Akses jalan warga sepanjang 30 meter dengan lebar sekitar tiga meter tersebut kini ditanami beragam tanaman hias, tanaman obat keluarga (TOGA) hingga tanaman produktif.
Tidak hanya itu, di lokasi juga terdapat empat kolam gizi berbentuk akuarium besar yang diisi berbagai jenis ikan, seperti lele, nila, mujair, mas, dan koi.
Ketua Poktan Bersama Tumbuh Maju, Fadil mengatakan, inovasi urban farming di wilayahnya mencakup aspek keanekaragaman hayati, pencegahan perubahan iklim, pengendalian pencemaran dan kerusakan lingkungan, serta aspek hukum dan budaya.
"Inovasi ini sudah dilakukan sejak tahun 2023 dengan dukungan dan kolaborasi dari sejumlah program tanggung jawab sosial perusahaan (CSR)," ujarnya, Senin (26/1).
Fadil menjelaskan, selain kolam gizi berbentuk akuarium yang berjajar di sepanjang gang, warga juga memanfaatkan saluran air dengan konsep dua tingkat. Pada saluran air di Jalan Nusa Indah IV dibuat kolam gizi sepanjang 14 meter di atas beton U-ditch berukuran 60 sentimeter.
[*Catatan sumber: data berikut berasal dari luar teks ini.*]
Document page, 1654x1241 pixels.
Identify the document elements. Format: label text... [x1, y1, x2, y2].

"Beton U-ditch ini kami modifikasi menjadi sistem double decker. Bagian bawah difungsikan sebagai saluran air, sedangkan bagian atas dimanfaatkan sebagai kolam gizi," terangnya.
Menurutnya, di dalam kolam tersebut terdapat sekitar 5.000 ekor ikan lele. Kolam ini pernah dipanen pada tahun 2023 dengan hasil sekitar 40 kilogram.
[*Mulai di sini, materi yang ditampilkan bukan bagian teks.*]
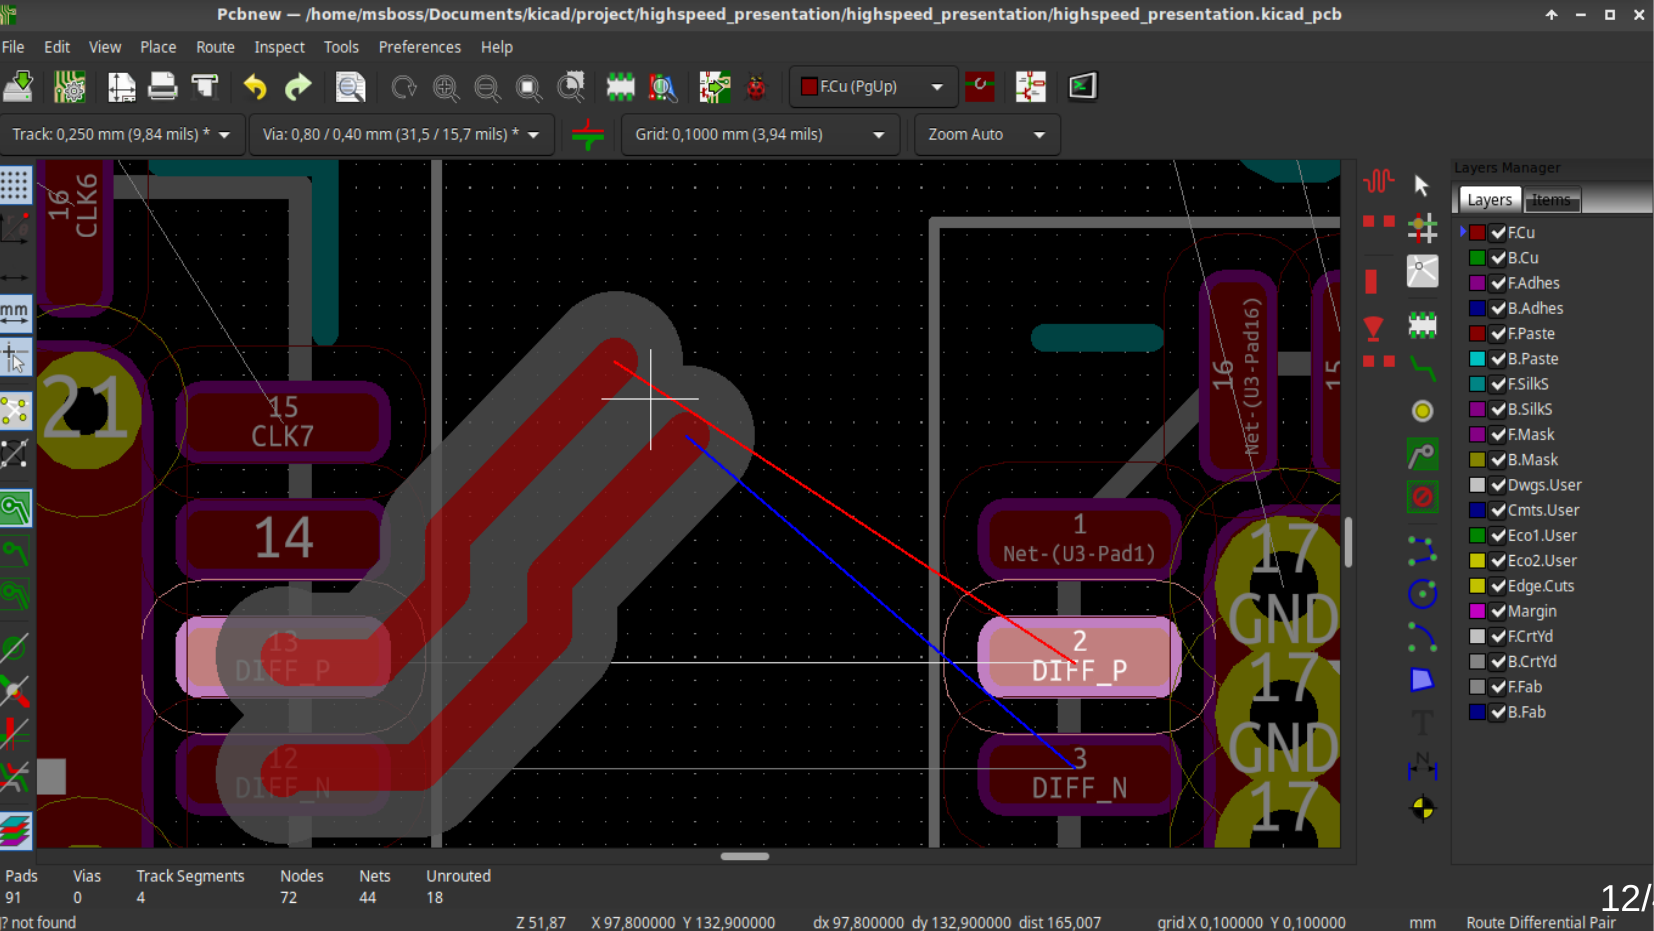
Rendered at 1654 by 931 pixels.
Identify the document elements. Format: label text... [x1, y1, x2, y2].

text_box 1/46 [1515, 870, 1649, 927]
picture [0, 0, 1654, 931]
"Hasil panen dibagikan secara gratis kepada warga sekitar. Untuk panen berikutnya, hasil ikan rencananya akan dijual dan digunakan untuk menunjang operasional kegiatan urban farming," ungkapnya.
Agar lebih menarik, lanjut Fadil, Gang 8 juga dihiasi mural hasil karya seniman profesional. Mural tersebut menampilkan gambar balon udara, dasar laut, serta pemandangan laut lengkap dengan kapal nelayan.
"Kami juga menyediakan dua tabung Alat Pemadam Api Ringan (APAR) sebagai langkah antisipasi kebakaran," ucapnya.
Ia menambahkan, lingkungan RT 08/04, Kelurahan Malaka Jaya telah dilengkapi CCTV di 16 titik yang merupakan bantuan dari program CSR. Tersedia pula tiga unit pengeras suara dan satu layar LCD untuk memantau aktivitas melalui monitor CCTV.
"Warga yang melaksanakan ronda malam dapat melakukan pengawasan secara lebih efektif," imbuhnya.
Sementara itu, Lurah Malaka Jaya, Eko Purnomo Asih menyampaikan apresiasi atas inovasi yang dilakukan warganya. Upaya ini diharapkan dapat menjadi contoh bagi wilayah lain agar lingkungan semakin hijau sekaligus mendukung ketahanan pangan.
"Kami sangat mengapresiasi karena inovasi ini dapat mendukung program pemerintah dalam penghijauan lingkungan dan penguatan ketahanan pangan," tandasnya.